EXERCISE ::
Find each line in the listing below that contains the word "reads", and copy those lines out in full.

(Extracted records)
>>>
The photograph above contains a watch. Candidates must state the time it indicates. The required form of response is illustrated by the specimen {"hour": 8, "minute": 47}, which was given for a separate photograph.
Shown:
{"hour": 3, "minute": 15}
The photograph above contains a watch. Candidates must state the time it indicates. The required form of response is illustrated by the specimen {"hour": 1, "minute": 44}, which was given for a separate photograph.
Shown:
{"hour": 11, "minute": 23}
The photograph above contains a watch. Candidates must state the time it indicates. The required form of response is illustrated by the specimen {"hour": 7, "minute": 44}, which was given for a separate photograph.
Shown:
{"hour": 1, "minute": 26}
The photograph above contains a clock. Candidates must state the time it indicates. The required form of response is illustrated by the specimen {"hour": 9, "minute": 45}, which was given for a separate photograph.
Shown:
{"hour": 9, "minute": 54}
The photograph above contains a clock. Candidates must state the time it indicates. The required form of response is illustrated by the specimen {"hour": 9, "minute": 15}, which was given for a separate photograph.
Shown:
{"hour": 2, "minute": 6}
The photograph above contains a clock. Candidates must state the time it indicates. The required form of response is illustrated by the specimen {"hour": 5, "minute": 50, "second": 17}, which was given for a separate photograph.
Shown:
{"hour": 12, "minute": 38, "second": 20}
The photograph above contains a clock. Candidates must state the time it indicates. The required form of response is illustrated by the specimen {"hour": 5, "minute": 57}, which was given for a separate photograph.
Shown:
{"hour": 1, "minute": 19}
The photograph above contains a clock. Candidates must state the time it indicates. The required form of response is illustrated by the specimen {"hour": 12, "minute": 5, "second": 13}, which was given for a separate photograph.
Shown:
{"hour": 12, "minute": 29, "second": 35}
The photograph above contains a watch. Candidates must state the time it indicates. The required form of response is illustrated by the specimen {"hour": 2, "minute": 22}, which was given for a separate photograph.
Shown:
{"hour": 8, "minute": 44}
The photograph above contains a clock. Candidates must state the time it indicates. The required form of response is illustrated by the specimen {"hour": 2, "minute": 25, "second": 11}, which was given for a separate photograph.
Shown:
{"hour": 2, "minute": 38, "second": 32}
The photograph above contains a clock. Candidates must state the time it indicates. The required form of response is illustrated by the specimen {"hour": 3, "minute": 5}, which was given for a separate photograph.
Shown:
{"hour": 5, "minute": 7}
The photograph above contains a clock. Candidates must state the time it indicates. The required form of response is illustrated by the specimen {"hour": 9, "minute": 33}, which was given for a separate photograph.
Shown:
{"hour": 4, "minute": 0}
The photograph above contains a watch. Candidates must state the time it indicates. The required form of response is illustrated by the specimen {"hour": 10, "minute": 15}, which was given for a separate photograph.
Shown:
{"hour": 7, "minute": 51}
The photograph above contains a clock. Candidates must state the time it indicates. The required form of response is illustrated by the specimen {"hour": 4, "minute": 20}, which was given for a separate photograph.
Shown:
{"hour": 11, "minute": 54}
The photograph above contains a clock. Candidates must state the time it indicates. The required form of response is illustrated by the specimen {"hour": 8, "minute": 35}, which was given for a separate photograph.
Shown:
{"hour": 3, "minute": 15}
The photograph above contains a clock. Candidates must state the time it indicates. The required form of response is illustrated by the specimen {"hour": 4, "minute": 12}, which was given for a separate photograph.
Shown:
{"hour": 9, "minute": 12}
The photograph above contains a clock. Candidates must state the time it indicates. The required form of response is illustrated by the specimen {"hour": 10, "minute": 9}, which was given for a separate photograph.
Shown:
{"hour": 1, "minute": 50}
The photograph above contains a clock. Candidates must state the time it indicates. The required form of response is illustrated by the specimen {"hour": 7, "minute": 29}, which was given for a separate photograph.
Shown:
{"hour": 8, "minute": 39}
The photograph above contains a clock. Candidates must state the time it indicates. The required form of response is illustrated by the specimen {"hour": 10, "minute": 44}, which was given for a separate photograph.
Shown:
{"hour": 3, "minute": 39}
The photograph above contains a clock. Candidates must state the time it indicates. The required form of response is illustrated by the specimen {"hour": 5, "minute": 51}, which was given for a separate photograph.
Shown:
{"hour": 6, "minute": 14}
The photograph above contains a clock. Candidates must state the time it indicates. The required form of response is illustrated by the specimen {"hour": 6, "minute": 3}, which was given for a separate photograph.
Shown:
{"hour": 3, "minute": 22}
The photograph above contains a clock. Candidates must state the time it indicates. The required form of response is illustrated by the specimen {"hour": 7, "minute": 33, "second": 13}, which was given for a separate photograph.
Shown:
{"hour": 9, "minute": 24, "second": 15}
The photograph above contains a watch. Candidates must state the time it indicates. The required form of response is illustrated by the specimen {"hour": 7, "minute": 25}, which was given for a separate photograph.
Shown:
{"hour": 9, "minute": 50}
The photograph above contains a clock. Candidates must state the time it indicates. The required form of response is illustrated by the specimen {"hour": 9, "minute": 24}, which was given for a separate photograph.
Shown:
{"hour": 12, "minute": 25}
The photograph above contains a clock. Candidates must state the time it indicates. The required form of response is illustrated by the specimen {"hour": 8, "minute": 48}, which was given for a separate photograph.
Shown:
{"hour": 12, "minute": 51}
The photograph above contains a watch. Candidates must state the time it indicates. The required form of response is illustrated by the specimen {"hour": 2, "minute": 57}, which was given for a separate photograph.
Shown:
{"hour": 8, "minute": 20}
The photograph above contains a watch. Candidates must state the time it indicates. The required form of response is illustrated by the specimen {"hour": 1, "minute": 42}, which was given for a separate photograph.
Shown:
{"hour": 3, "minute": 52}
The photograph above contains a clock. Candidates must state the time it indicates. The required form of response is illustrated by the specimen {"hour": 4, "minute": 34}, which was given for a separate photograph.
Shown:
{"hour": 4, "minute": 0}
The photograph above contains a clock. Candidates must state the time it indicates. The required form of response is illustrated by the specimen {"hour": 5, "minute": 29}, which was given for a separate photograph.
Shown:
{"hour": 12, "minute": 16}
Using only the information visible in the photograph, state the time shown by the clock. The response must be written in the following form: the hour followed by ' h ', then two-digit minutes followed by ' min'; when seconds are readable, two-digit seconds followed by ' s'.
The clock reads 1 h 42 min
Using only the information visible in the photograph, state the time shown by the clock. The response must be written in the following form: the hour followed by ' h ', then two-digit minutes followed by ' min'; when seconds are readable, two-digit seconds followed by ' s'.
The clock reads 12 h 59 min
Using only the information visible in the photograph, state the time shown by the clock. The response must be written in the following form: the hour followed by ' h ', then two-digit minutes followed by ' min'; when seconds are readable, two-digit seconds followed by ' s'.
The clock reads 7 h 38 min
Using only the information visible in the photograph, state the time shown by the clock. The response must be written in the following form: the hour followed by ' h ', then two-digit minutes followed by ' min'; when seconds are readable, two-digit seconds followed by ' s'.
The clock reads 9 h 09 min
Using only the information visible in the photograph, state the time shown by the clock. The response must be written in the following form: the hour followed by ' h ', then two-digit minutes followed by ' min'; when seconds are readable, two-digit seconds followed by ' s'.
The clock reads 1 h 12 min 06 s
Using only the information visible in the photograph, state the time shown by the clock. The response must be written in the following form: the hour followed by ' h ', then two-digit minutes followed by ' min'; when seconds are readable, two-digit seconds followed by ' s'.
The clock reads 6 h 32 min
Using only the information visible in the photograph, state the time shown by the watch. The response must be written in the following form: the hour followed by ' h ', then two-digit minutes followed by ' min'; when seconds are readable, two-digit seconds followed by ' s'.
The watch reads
<<<
RESPONSE TO THIS TASK ::
The clock reads 1 h 42 min
The clock reads 12 h 59 min
The clock reads 7 h 38 min
The clock reads 9 h 09 min
The clock reads 1 h 12 min 06 s
The clock reads 6 h 32 min
The watch reads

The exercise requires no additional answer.